Remarks on The Banach-Tarski Paradox
Written by: Grzegorz Tomkowicz
Remarks on 'The Banach-Tarski Paradox'
'The Banach-Tarski Paradox' co-author Grzegorz Tomkowicz describes the differences between the first and second edition of the classic book and touches on the relationship between mathematics and natural sciences.
The Banach-Tarski paradox is a very striking theorem; it asserts that the unit ball in R3 can be cut into pieces and rearranged by isometries to obtain two unit balls. This result shows that it seems to be a gap between our understanding of mathematics and physical reality. So it is natural to ask what is the exact relation between mathematics and natural sciences. There were several attempts made by physicists, including Augenstein, Pitowski and Svozil, but there are no satisfactory conclusions. Strictly speaking there is no satisfactory physical theory involving Banach-Tarski paradox. It is worthwhile to mention that a coherent programme describing the distinction between physical reality and mathematics was proposed recently by Jan Mycielski.

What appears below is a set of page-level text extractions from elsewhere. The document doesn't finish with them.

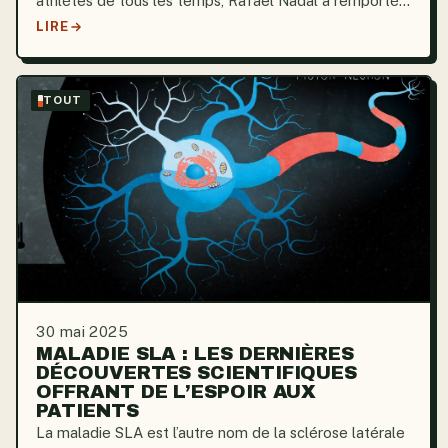
athlètes de tous les temps, Rafael Nadal a remporté
22 titres du Grand Chelem, dont un record de 14 titres
LIRE
à Roland-Garros. Mais derrière son coup droit...
TOUT
30 mai 2025
MALADIE SLA : LES DERNIÈRES
DÉCOUVERTES SCIENTIFIQUES
OFFRANT DE L’ESPOIR AUX
PATIENTS
La maladie SLA est l’autre nom de la sclérose latérale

In spite of the above mentioned difficulties, there is a huge interplay between the Banach-Tarski paradox and pure mathematics. The first edition of The Banach-Tarski Paradox had a great impact on some difficult problems, including Tarski’s circle-squaring problem and Marczewski’s problem. And it appeared at a time of intensive research in the areas related to the Banach-Tarski theory. We could mention here the solution of Ruziewicz’s problem. The second edition of the “The Banach-Tarski paradox” has similar features. There are several active research areas providing spectacular solutions of some open problems. First of all we mention descriptive combinatorics which provides tools for a solution of the circle-squaring problem with Lebesgue measurable pieces or a radical simplification of the construction of paradoxical decomposition of the unit ball in R3 with the pieces having Property of Baire. This thread leads also to some applications of paradoxical decomposition to the theory of games with incomplete information (which are quite close to physical reality). There is still also an intensive feedback between amenability and paradoxical decomposition. However only recently it appeared that transversality theory and theory of o-minimal structures have some significant meaning for paradoxical decompositions. We hope as in the case of the first edition, the second edition provides a lot of new research.